August 21 - 27, 2011: Issue 20  

 Above National Library of Australia nla.pic-vn3102463 Carter, Jeff, 1928-2010. The Hotel Australia, Sydney, 1961. Part of Jeff Carter collection of photographs, 1952-2002. Photo in text from Rowe Street Society Collection.

Powerhouse Museum Online Rowe Street Exhibit

Thomas Rowe Biography from ABD Online

Copyright George Repin, 2011. All Rights Reserved. 


By George Repin AM.

The Sydney Customs House, as part of a programme of exhibitions to showcase Sydney social history, in 2006 focused on Rowe Street, the narrow laneway of tiny shops and picturesque swinging signs which ran between Pitt and Castlereagh Streets and had the style and atmosphere of an old European Street.

Rowe Street is remembered with great fondness – and regret - by many of those who enjoyed its atmosphere and, particularly, its human scale because there was no other street like it.  It was small, personable, and cosmopolitan, and offered a fascinating mix of fashion, homewares, art, music, and literature.  It also accommodated small coffee shops including, for a time, the Lincoln Inn, frequented by the group of free-thinking “intellectuals” known as the Sydney Push and their “hangers-on”.

There were garret studios of artists and writers, while the Notanda Gallery was popular with art students who could pore over books and postcards of well-known masterpieces and little known contemporary art.  Artists who were yet to establish themselves in the market enjoyed their contact with Carl Plate, who ran the gallery, and was a prominent member of the contemporary art scene.

The Castlereagh Street end of the street was dominated by the Hotel Australia on the north side - with Richards menswear shop on the south corner.  The Hotel had been built in 1891 and was the meeting place of fashionable Sydney.  For many, afternoon tea listening to the Palm Court orchestra was a special occasion.  Further down the gentle slope towards Pitt Street a multiplicity of attractive window displays, many beautifully decorated, captured the attention.  Window shopping was one of the great pleasures of Rowe Street.  The shops of well-known highly talented interior designers such as Marion Hall Best and Margaret Jaye always could beguile with lovely imported decorative pieces always effectively displayed.

Because it was very narrow those coming into Rowe Street tended to treat it as a pedestrian mall, not keeping to the footpaths on each side but walking, and often standing and chatting, in the middle of the carriageway.

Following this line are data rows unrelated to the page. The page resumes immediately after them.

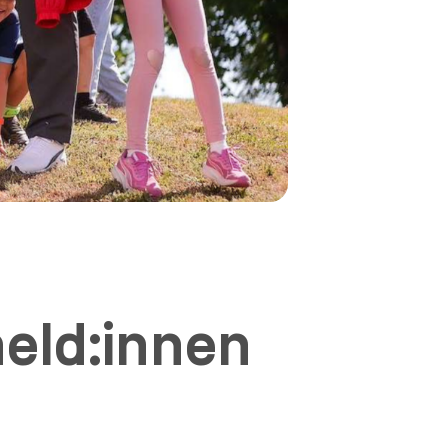
held:innen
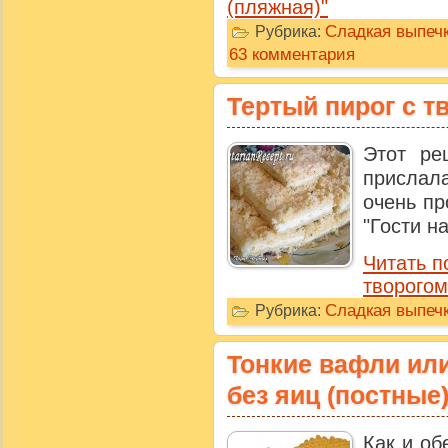
(пляжная)"
Сладкая выпечк
Рубрика:
63 комментария
Тертый пирог с т
Этот ре
прислал
очень пр
"Гости на
Читать п
творогом
Сладкая выпечк
Рубрика:
Тонкие вафли ил
без яиц (постные
Как и об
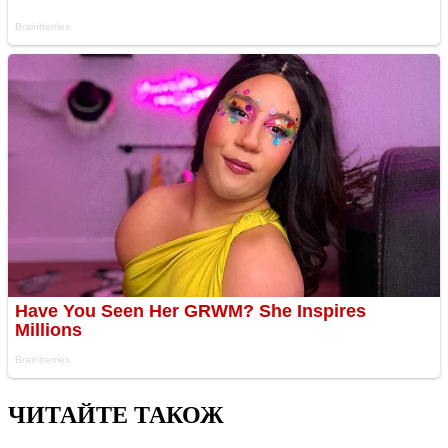
ЧИТАЙТЕ ТАКОЖ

Rowe Street began its life as a gloomy lane called Brougham Place.  In cold windy winters it was referred to as “Pleurisy Alley”. When the Hotel Australia was built it was renamed in honour of Thomas Rowe an English-born architect, said to have been “a man for all seasons”, with a multitude of civic interests.  He was the first Mayor of Manly and was responsible for planting the Norfolk Island Pines for which Manly became famous.

The character of Rowe Street was lost when the Hotel Australia was sold and the MLC Building built.  By 1973 the old Rowe Street was gone.

The Rowe Street Society, formed in 2003, collected memorabilia to keep alive the memory of the street’s contribution to Sydney’s cultural life and provided items for display in the exhibition which was officially opened on 16 February, 2006.